Avoid Use instead (Unity terminology)
3D object GameObject or Prefab
Properties SerializedField, Component, public variable
Screen Scene View, Game View, Canvas
Code file Script or MonoBehaviour
Input/Controls Input Action Asset, Input System, KeyCode
Image/Graphic Sprite, Texture2D, Material, RenderTexture
Physics body Rigidbody, Collider (Box/Sphere/Capsule/Mesh)
Animation Animator, Animation Clip, Animator Controller

For complex tasks, breaking requests into incremental steps produces more reliable results than packing everything into one prompt. Build the core feature first, layer in behaviors and interactions in the next prompt, then fine-tune.

For asset generation, the [subject] + [attributes] + [style/context] structure works best. Example: Generate a seamless PBR material of weathered stone for a dungeon environment.

Caveats

Unity Credits consumption: Usage varies by mode and task complexity. Monitor your usage and balance on the Unity Dashboard.

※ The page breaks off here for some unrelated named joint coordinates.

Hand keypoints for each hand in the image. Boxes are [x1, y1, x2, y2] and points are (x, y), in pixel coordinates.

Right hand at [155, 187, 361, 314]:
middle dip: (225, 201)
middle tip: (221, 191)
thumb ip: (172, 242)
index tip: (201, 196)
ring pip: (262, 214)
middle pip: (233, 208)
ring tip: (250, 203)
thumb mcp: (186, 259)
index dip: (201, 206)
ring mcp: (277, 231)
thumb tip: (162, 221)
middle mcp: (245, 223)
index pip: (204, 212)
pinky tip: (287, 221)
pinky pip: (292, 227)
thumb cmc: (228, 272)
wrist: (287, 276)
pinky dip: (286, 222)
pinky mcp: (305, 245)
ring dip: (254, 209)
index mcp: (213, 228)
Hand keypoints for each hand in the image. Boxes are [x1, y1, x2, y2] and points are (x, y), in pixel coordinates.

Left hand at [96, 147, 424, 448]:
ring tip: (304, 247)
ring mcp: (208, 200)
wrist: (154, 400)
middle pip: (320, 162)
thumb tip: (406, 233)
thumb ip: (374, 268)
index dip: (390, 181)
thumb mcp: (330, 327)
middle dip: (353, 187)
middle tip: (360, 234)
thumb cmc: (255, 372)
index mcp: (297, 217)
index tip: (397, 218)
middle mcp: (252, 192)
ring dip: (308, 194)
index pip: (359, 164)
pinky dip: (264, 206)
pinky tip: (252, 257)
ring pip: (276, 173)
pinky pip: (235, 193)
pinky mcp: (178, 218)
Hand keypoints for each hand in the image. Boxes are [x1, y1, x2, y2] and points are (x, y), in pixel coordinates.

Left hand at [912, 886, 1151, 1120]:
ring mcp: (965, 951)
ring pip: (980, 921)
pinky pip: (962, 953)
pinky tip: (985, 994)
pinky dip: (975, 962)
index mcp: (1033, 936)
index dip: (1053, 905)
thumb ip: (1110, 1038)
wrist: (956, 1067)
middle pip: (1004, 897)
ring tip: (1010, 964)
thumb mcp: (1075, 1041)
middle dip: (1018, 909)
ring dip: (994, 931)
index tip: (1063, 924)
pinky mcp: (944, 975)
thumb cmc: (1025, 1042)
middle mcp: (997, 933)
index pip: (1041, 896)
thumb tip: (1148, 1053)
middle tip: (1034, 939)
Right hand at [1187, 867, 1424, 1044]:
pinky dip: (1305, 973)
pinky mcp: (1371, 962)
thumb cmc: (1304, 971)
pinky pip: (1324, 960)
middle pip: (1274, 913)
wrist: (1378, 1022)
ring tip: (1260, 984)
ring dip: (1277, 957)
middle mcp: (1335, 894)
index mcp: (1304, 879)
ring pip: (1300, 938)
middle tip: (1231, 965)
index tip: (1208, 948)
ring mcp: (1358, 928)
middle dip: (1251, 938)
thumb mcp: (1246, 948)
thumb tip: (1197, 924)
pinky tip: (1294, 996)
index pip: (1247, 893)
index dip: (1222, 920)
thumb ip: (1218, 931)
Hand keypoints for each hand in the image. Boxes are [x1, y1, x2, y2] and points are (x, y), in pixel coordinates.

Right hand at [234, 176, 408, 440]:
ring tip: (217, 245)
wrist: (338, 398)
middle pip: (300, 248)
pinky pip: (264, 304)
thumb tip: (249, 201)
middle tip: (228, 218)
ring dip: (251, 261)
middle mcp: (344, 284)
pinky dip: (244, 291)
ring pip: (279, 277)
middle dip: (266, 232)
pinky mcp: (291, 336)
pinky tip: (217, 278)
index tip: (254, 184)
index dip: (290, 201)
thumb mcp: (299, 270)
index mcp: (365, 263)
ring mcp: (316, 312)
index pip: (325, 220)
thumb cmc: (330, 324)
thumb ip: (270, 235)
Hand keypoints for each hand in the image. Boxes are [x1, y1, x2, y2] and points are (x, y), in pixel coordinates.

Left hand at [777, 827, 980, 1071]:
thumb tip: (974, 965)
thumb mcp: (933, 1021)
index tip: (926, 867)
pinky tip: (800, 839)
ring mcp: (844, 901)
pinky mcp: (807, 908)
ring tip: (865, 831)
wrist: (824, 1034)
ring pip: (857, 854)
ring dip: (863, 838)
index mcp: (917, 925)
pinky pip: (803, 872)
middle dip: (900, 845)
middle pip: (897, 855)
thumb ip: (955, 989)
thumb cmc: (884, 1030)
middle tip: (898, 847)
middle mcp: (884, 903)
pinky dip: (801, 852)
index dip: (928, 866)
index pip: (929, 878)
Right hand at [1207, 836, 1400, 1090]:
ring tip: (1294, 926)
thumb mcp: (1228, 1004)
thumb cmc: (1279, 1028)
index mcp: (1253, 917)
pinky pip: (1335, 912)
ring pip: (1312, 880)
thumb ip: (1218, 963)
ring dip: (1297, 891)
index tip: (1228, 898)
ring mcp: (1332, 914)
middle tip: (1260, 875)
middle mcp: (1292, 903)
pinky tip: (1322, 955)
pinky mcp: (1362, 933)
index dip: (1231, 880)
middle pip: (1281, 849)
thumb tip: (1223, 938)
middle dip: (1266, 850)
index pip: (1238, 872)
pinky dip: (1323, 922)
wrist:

DLL conflicts: Third-party packages already in your project can cause DLL conflicts. Use Scripting Define Symbols to exclude the conflicting DLL from compilation — the official troubleshooting documentation walks through the steps.

Checkpoint retention and storage: Checkpoints are stored outside the Unity Editor via Git, so your project needs a version control system like Git configured. Retention can be set to 1 week or 2 weeks. Both the enabled state and retention period are configured at Edit > Preferences > AI > Assistant (macOS: Unity > Settings > AI > Assistant).

Wrapping Up

Ask, Plan, and Agent represent a spectrum of how much you delegate to the AI. Use Ask to check direction, Plan when you want to review before committing, Agent when you’re ready to let it run. The fastest way to build intuition is to alternate between Ask and Agent with Checkpoint enabled.